GSE46579
What We Learned
  • Alzheimer disease (AD) is the most common form of dementia but the identification of reliable, early and non-invasive biomarkers remains a major challenge. This study presents a novel miRNA-based signature for detecting AD from blood samples.
  • 12-miRNA signature can differentiate between AD and controls with an accuracy of 93%, a specificity of 95% and a sensitivity of 92%.
  • The differentiation of AD from other neurological diseases is possible with accuracies between 74% and 78%. The differentiation of the other CNS disorders from controls yields even higher accuracies. 
  • Upregulated:
    1. brain-miR-112
    2. brain-miR-161
    3. hsa-let-7d-3p
    4. hsa-miR-5010-3p
    5. hsa-miR-26a-5p
    6. hsamiR-1285-5p
    7. hsa-miR-151a-3p
  • Downregulated:
    1. hsa-miR-103a-3p
    2. hsa-miR-107
    3. hsa-miR-532-5p
    4. hsa-miR-26b-5p
    5. hsa-let-7f-5p
  • As of today, final diagnosis of AD can only be achieved by autopsy making the identification of reliable, early, and non-invasive biomarkers a major challenge.
  • Finding such non-invasive, reliable diagnostic tools is of paramount importance as it appears that early intervention in the prodromal stage of AD or the identification and therapy of those patients with mild cognitive impairment who will transform to AD rapidly might be a possibility to delay the onset of AD substantially.
  • According to the S3 guidelines, an increased level of tau protein together with a decreased level of beta amyloid-1-42 provides strong evidence for the presence of AD.
  • Furthermore, combinatorial analysis of Aß levels and tau levels can discriminate between patients with stable mild cognitive impairment (MCI) and patients with progressive MCI into AD or other types of dementia with a sufficient diagnostic accuracy.
  • Molecular genetics analyses of common single nucleotide polymorphisms (SNPs) in genes such as presenilin or ApoE4 did not significantly improve risk estimation for the susceptibility of AD. 
  • Likewise, there is no consistent evidence for an association between AD and genetic variation of mitochondrial DNA (mtDNA).

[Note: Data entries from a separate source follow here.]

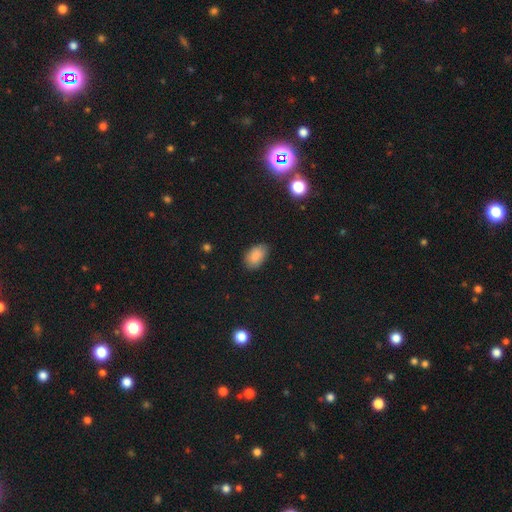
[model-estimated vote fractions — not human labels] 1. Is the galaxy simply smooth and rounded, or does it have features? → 85% smooth, 9% star or artifact, 6% featured or disk.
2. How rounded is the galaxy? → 90% in between, 9% round, 1% cigar-shaped.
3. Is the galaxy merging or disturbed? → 78% none, 18% minor disturbance, 3% major disturbance, 1% merger.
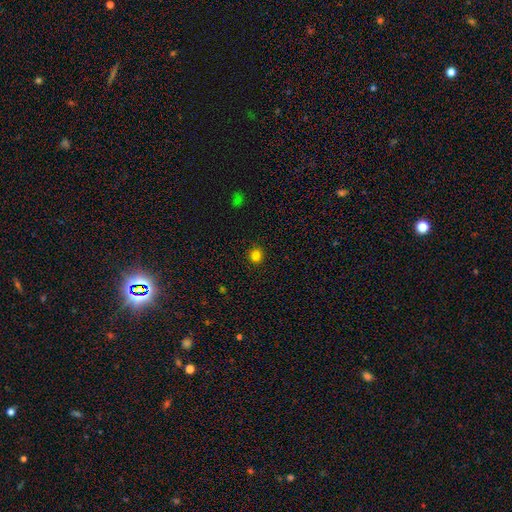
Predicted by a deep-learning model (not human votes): Smooth or featured: smooth — 82% (star or artifact — 14%)
How rounded: round — 89% (in between — 10%)
Merging: none — 92% (minor disturbance — 5%)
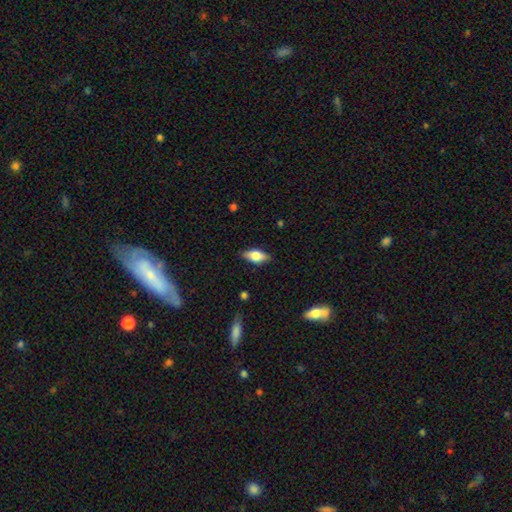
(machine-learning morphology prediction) type=smooth (63%); roundness=in between (82%); merging=none (84%).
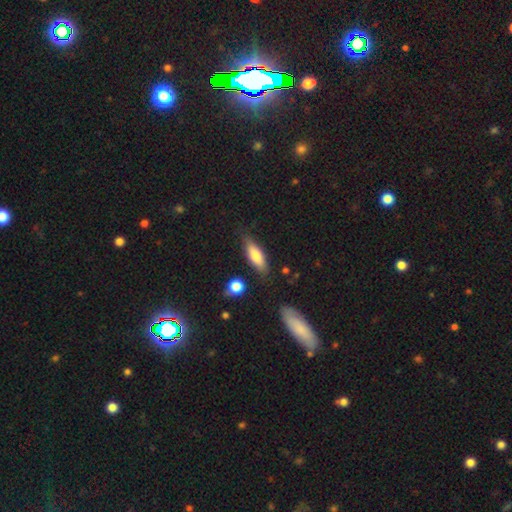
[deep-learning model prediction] The model was most divided on "how rounded": in between: 51%, cigar-shaped: 46%, round: 2%. More confident: merging — none (79%); smooth or featured — smooth (72%).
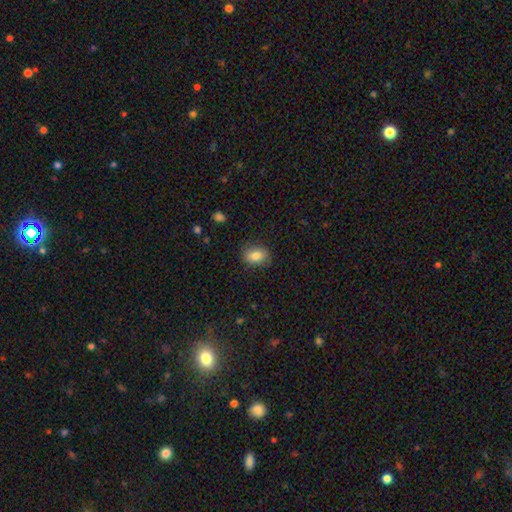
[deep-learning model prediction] Morphology: type=smooth (83%); roundness=in between (71%); merging=none (83%).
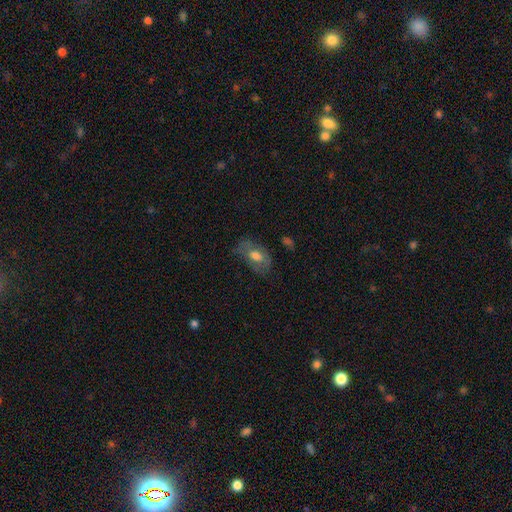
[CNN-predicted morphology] Q: Smooth or featured?
A: smooth (49%); runner-up: featured or disk (40%)
Q: Merging?
A: none (59%); runner-up: minor disturbance (26%)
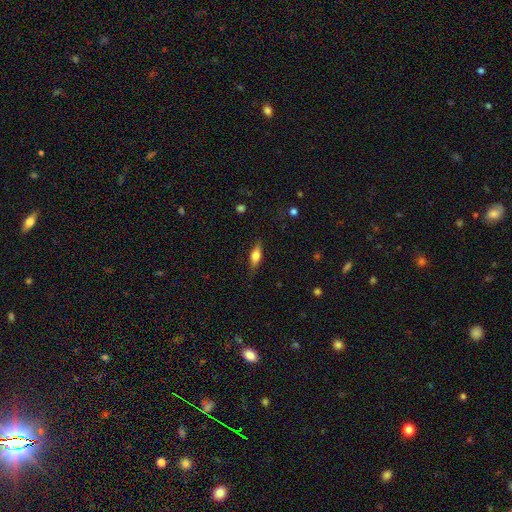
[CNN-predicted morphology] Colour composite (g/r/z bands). It shows a smooth galaxy with no disk features (61%) that is in between round and cigar-shaped (65%). Merging: none (80%).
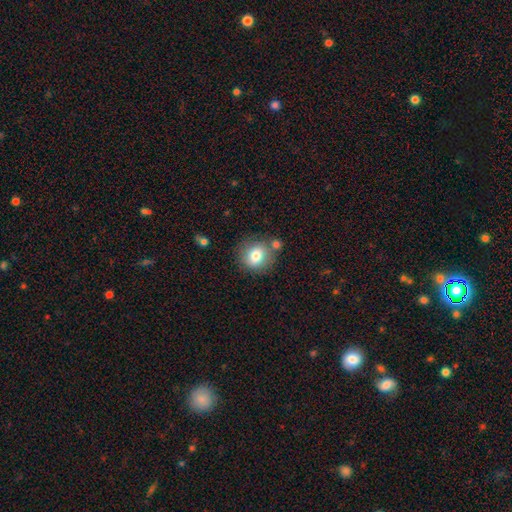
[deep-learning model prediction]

  • There is increasing effort to develop molecular diagnostic markers that meet requirements like easy accessibility, for example, from blood, sufficiently high specificity and sensitivity, low costs and applicability by laboratories with standard equipment.
  • Moreover, Tan et al. provided evidence that the proteins p53 and p21 can be used to detect AD using blood samples. 
  • A receiver operating characteristic curve analysis revealed a specificity of 76% and a sensitivity of 84% for p53, 88% and 82% for p53(ser15), 80% and 75% for p21, and 84% and 68% for p21(thr145).
What We Did
  • A classification model has been built using Trainset. The selected probes were:
    1. hsa-mir-148b>hsa-mir-148b-5p
    2. hsa-mir-144>hsa-mir-144-5p
  • The model has been tested using Testset.